Today is our 4th wedding anniversary. I should be waking up today to your snores. I should be reaching over and kissing you on the cheek like I did when you were sleeping and you had no idea. I should be getting up with our 2-year-old, changing him, taking him to go potty. I should be giving him breakfast while I make you breakfast, the one (and only) meal that I did just as well you (according to you). I should be coming into our room with a plate full of food as our toddler jumps on the bed to wake you. We should be having breakfast in bed while he plays, mostly getting into things he shouldn’t and us having to jump up a million times to stop him.
We should be taking him to my sister’s house, giving him lunch there, then putting him down for a nap there together. Once he’s asleep, we should be going to see Fantastic Four in the theater since we both love Marvel movies, and both have a mad crush on Pedro Pascal (plus side of you being bisexual, we get to share crushes). We should be picking him up after the movie, taking him home, giving him a bath, reading a book together in bed, before we put him down for the night.
You should be bringing me a glass of rosé on the couch. We should be exchanging gifts that we said we wouldn’t get for each other, but we were both so terrible at following. We should be saying how we will pick a new movie to watch, but then we would probably end up watching The Goonies. We’d reminisce about our wedding in Cannon Beach, OR (which had many references in the ceremony to The Goonies, because we are weirdos like that). Then we should be hugging and kissing goodnight. I’d go get ready for bed as you stay up too late watching things on YouTube, usually fashion shows or late night shows from the night before.
It would’ve been the perfect day.
Instead, it’s almost 17 months without you. And I woke up to our toddler chatting in his crib. I got up alone, and got him ready for the day. I made breakfast for him while he was yelling demands at me. Then I made breakfast for myself while drinking coffee and him refusing to eat. Then I spent the day chasing him and packing and cleaning like mad to get our condo, our only home together, ready to go on the market in the next couple weeks.

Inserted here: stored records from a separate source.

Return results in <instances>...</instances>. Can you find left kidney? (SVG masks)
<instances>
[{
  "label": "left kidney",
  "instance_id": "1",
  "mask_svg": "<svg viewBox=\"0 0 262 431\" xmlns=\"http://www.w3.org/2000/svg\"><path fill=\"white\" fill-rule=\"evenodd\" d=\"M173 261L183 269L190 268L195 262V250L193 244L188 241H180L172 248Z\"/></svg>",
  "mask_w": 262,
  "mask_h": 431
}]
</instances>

I’m learning to stop living in shoulds, and trying to live in now. In doing what is best for me, and in doing what is best for our baby, and not holding on to a future we can’t have anymore. Today is hard, but not that much harder than every single other day without you.
I do feel like I’m starting to live again instead of just surviving like the past year and a half. And I know you support all my decisions and are so damn proud of me. Happy 4th wedding anniversary, my love. I’ll make sure to get myself that gift I said I’d never get in honor of you. You are forever my Goonie. I love you so much. GNSD.
I took a little break from my blog, but I’m glad to be back, sharing my love story again.